In “Joint Identification of Location and Dispersion Effects in Unreplicated Two-Level Factorials,” Andrew J. Henrey and Thomas M. Loughin relax the assumption that the location effects have been identified correctly when estimating dispersion effects in unreplicated factorial designs, violation of which degrades the performance of existing methods. The authors develop a method for joint identification of location and dispersion effects that can reliably identify active effects of both types. A normal-based model containing parameters for effects in both the mean and variance is used and parameters are estimated using maximum likelihood with subsequent effect selection via a specially derived information criterion. The method successfully identifies sensible location-dispersion models missed by methods that rely on sequential estimation of location and dispersion effects.

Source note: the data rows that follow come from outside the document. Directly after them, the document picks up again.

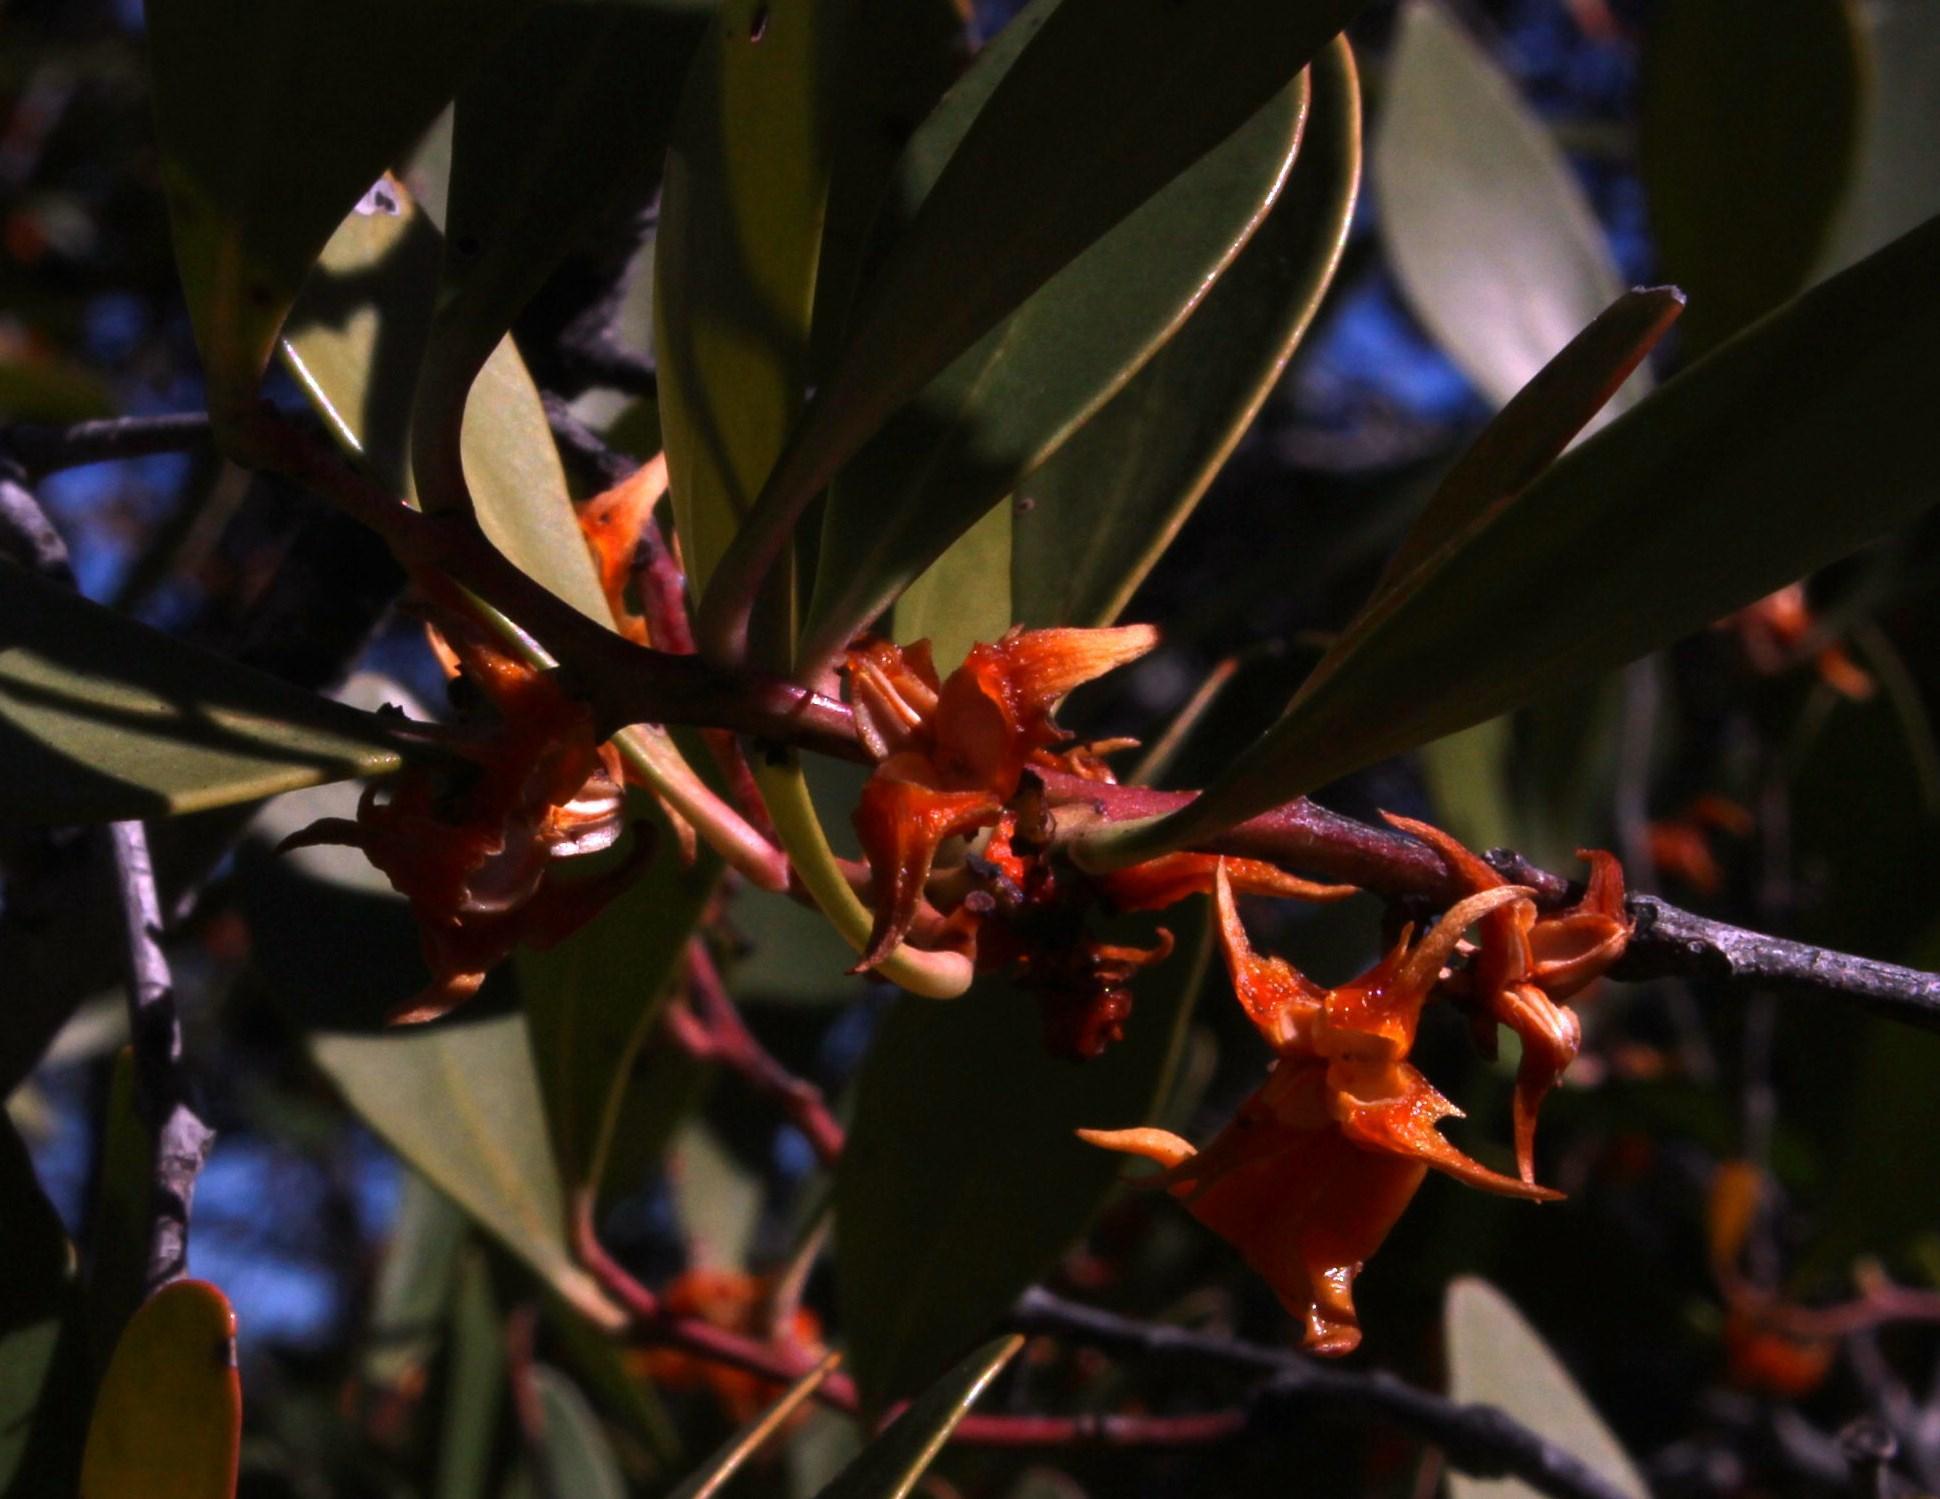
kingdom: Plantae
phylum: Tracheophyta
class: Magnoliopsida
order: Celastrales
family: Celastraceae
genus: Pterocelastrus
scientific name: Pterocelastrus tricuspidatus
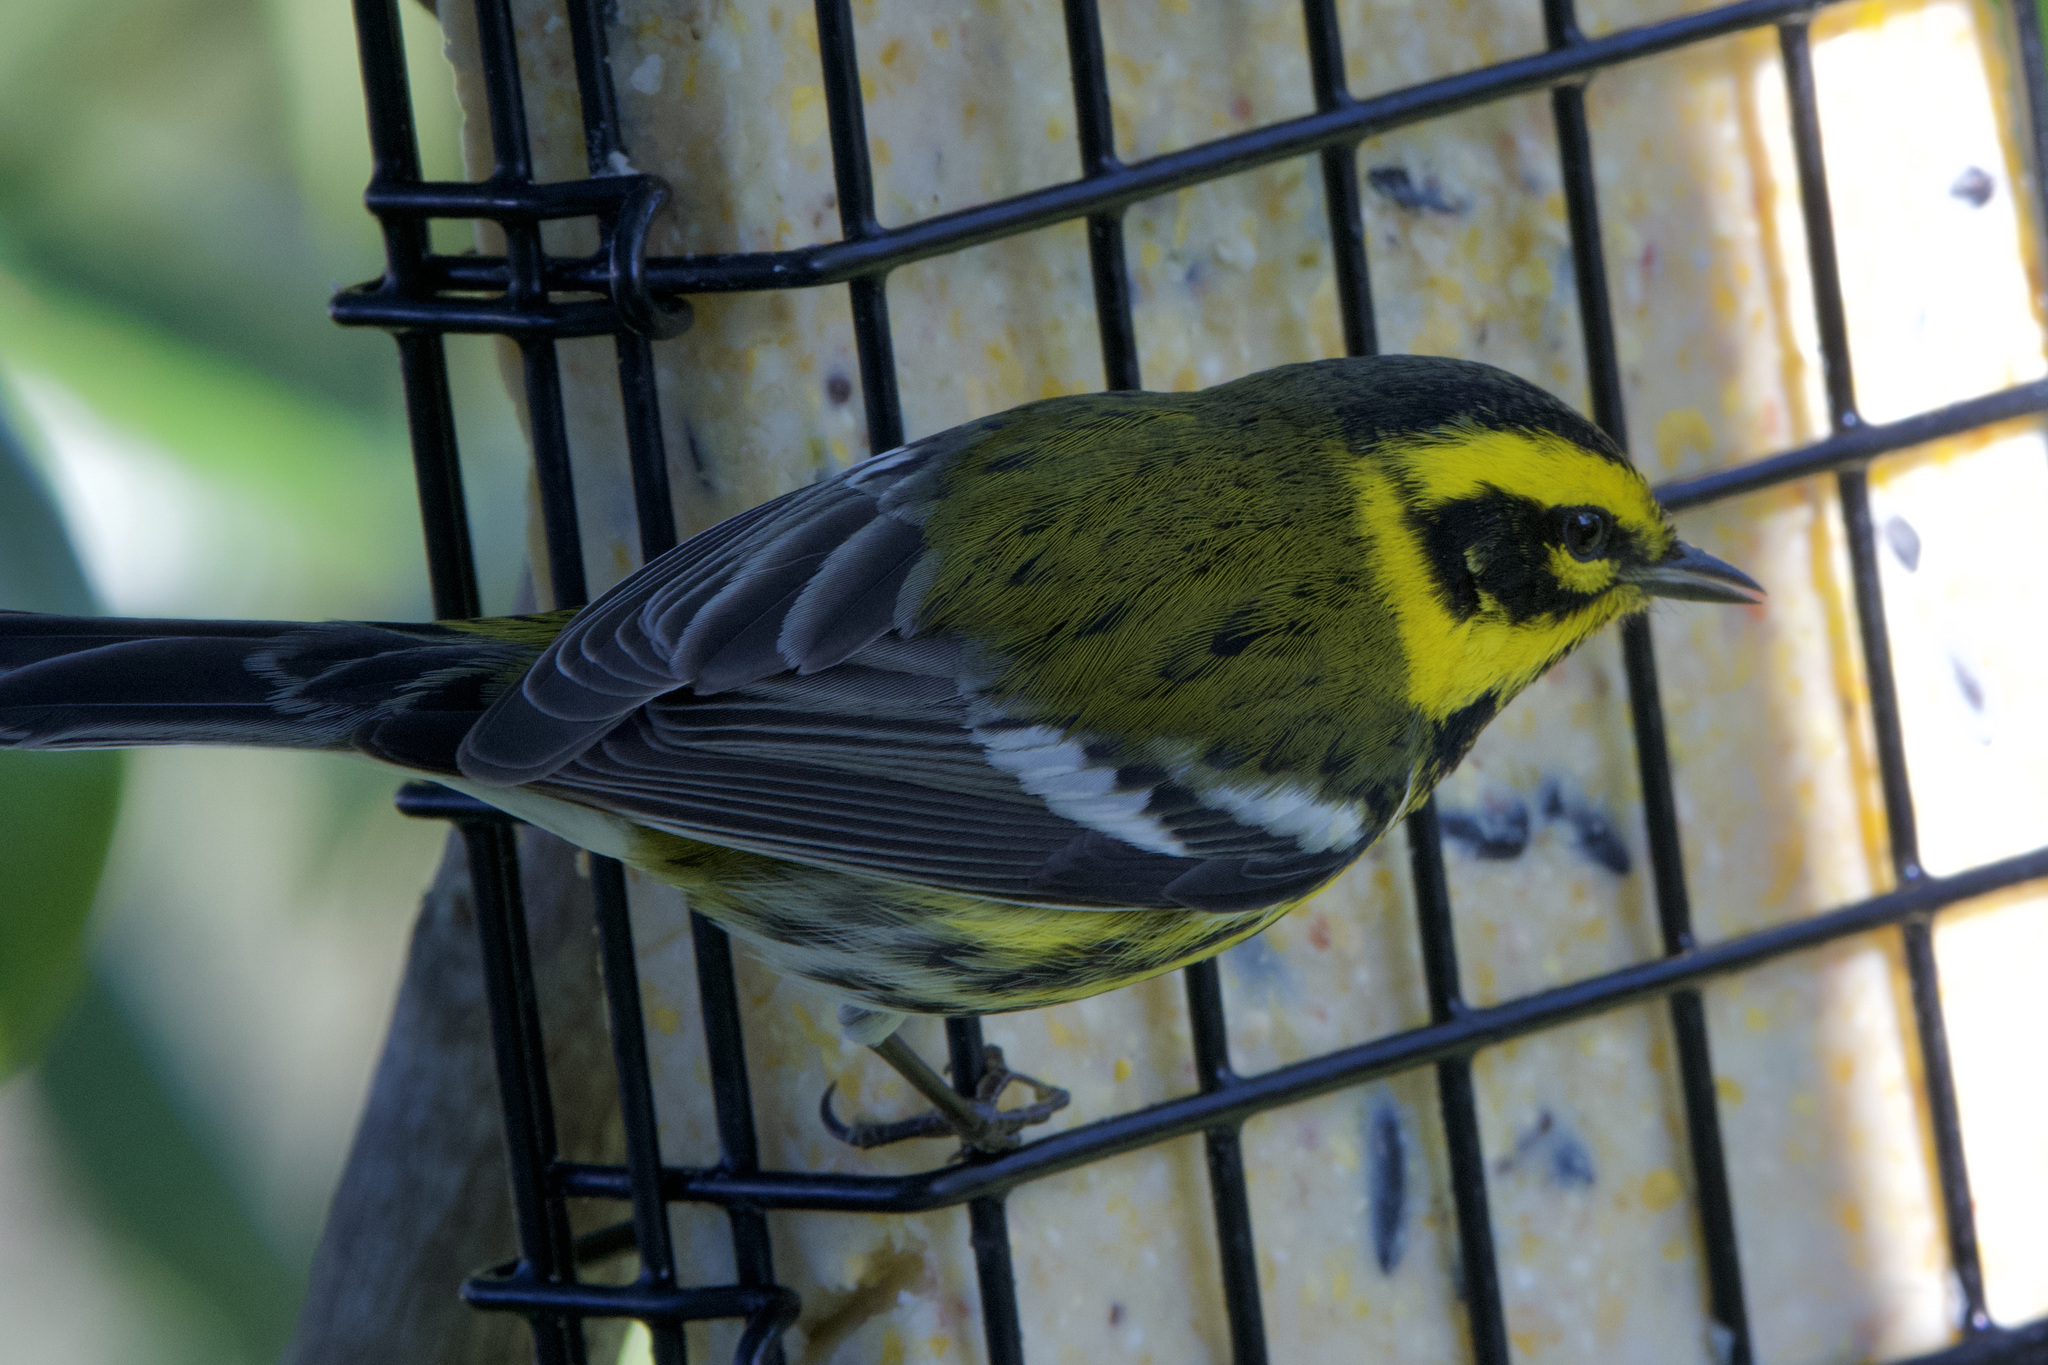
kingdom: Animalia
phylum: Chordata
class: Aves
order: Passeriformes
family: Parulidae
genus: Setophaga
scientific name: Setophaga townsendi
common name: Townsend's warbler
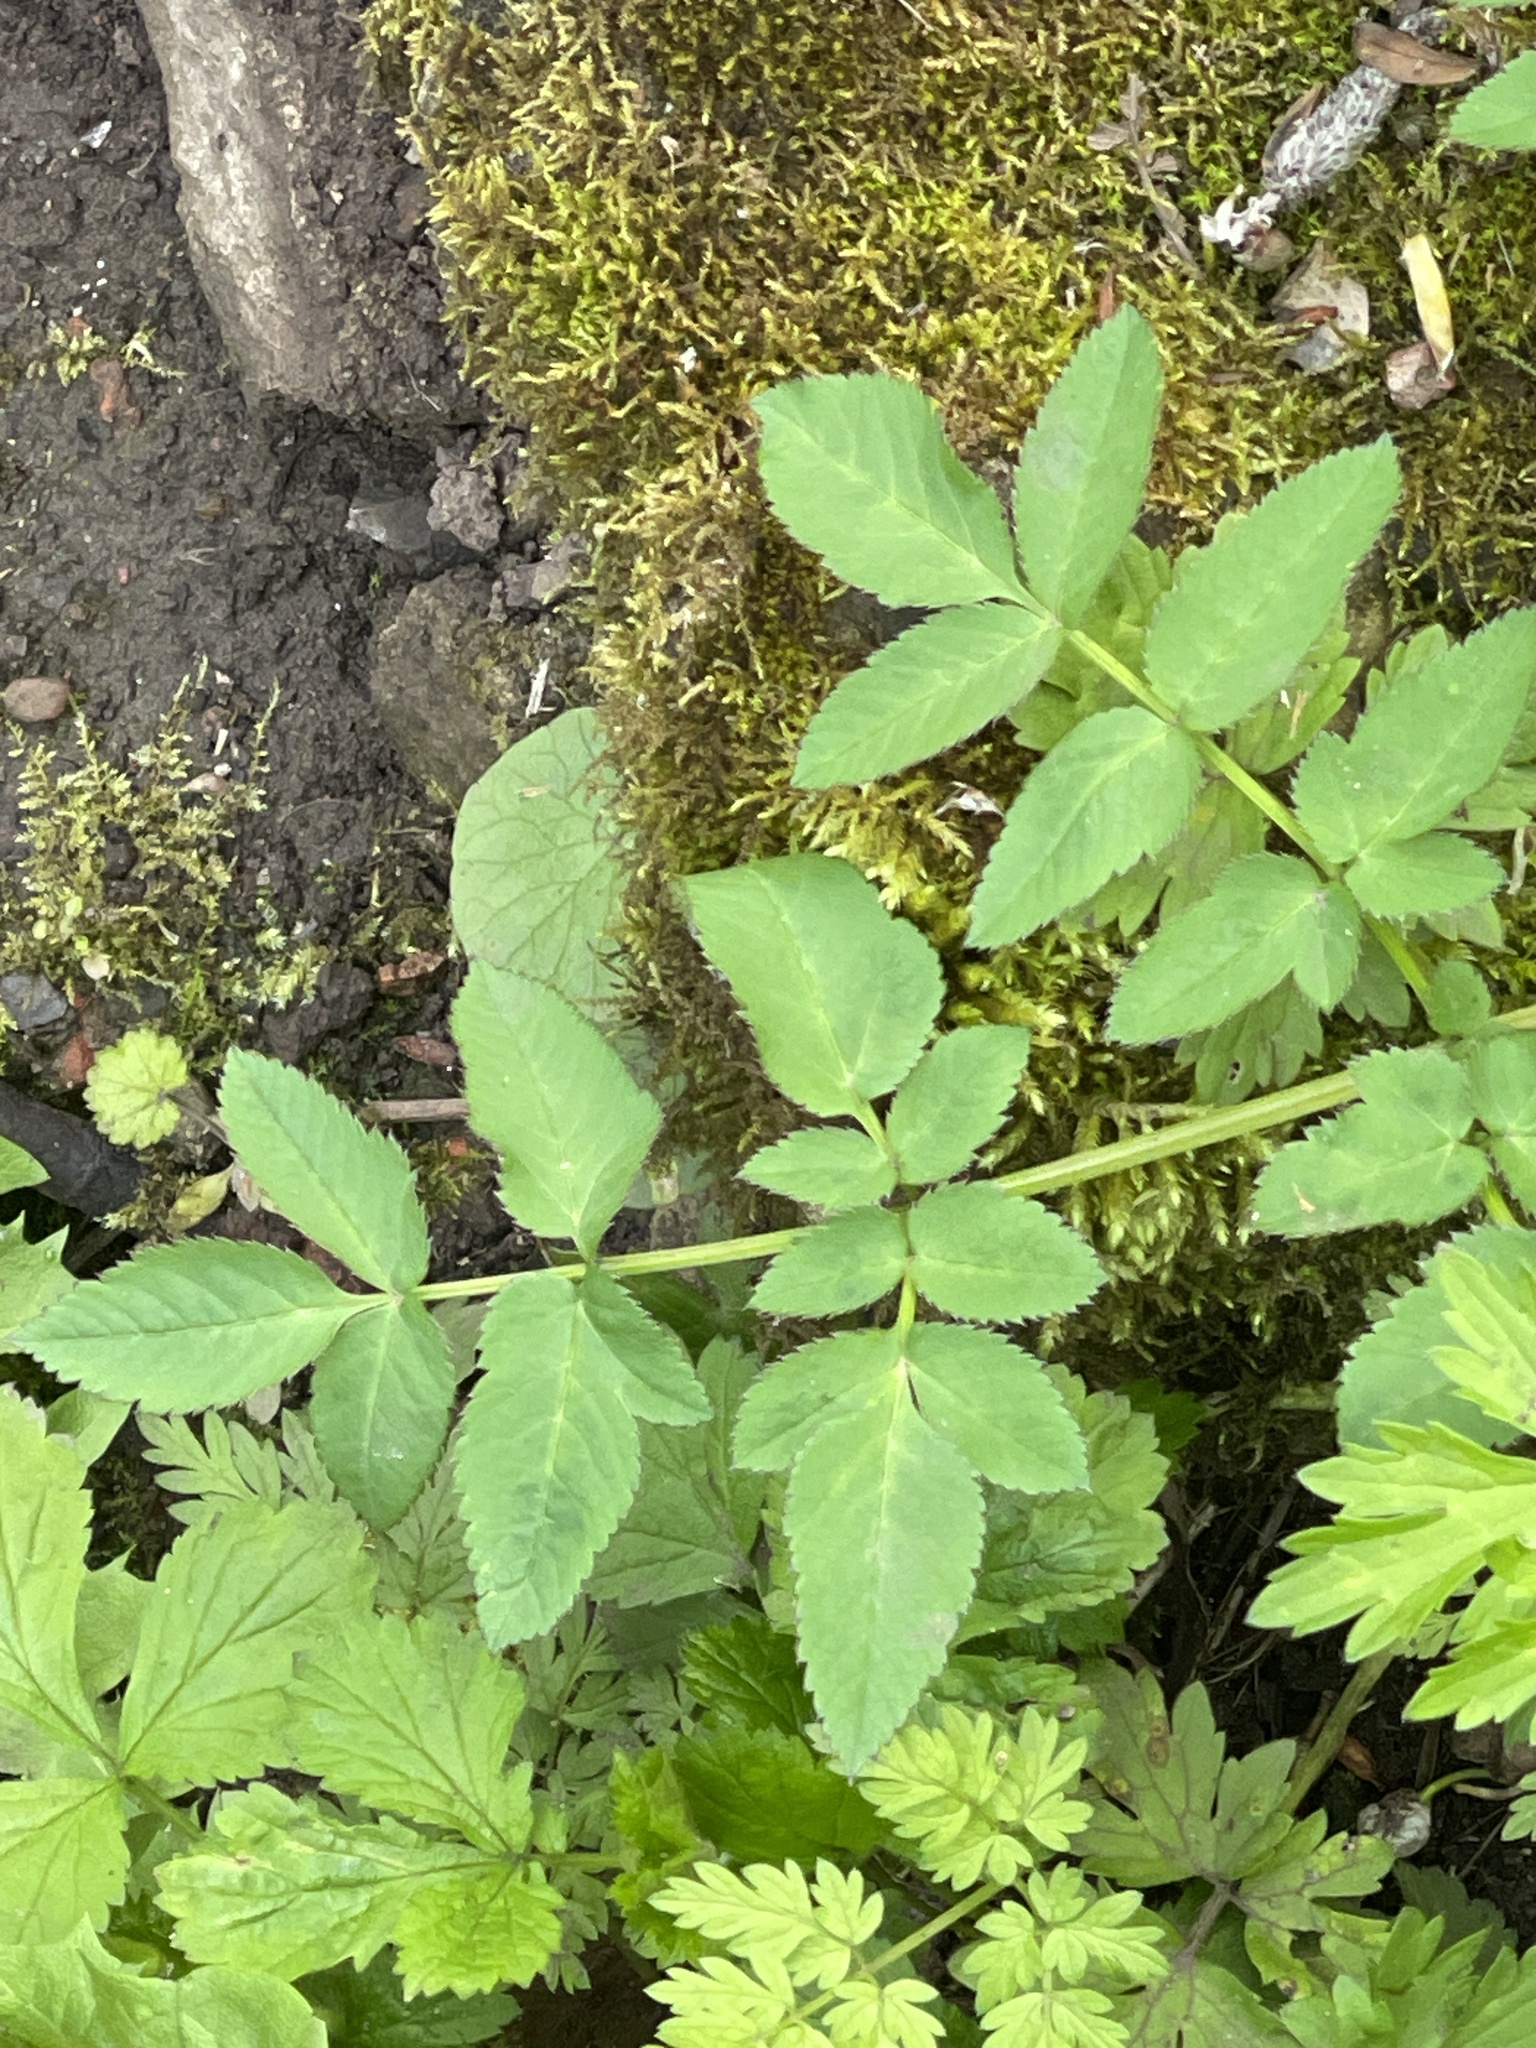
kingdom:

“Anomaly Detection in Images with Smooth Background via Smooth-Sparse Decomposition,” by Hao Yan, Kamran Paynabar, and Jianjun Shi, tackles the emerging problem of how to analyze high-dimensional streams of image-based inspection data for process monitoring purposes. In manufacturing applications such as steel, composites, and textile production, anomaly detection in noisy images is of special importance. Although several methods exist for image denoising and anomaly detection, most perform denoising and detection sequentially, which affects detection accuracy and efficiency, in addition to being computationally prohibitive for real-time applications. The authors develop a new approach for anomaly detection in noisy images with smooth backgrounds. Termed smooth-sparse decomposition, the approach exploits regularized high-dimensional regression to decompose an image and separate anomalous regions by solving a large-scale optimization problem. Fast algorithms for solving the optimization model are also developed.
In “Estimation of Field Reliability Based on Aggregate Lifetime Data,” Piao Chen and Zhi-Sheng Ye present an approach for fitting distribution models to failure data that are aggregated (with substantial loss of information) in a particular way that is common in reliability databases for complex systems with many components. Instead of individual failure times, each aggregate data point is the sum of a series of collective failures representing the cumulative operating time of one component from system commencement to the last component replacement. This data format differs from traditional lifetime data and makes statistical inference challenging. The authors consider gamma and inverse Gaussian distribution models and develop procedures for point and interval estimation of the parameters, based on the aggregated data.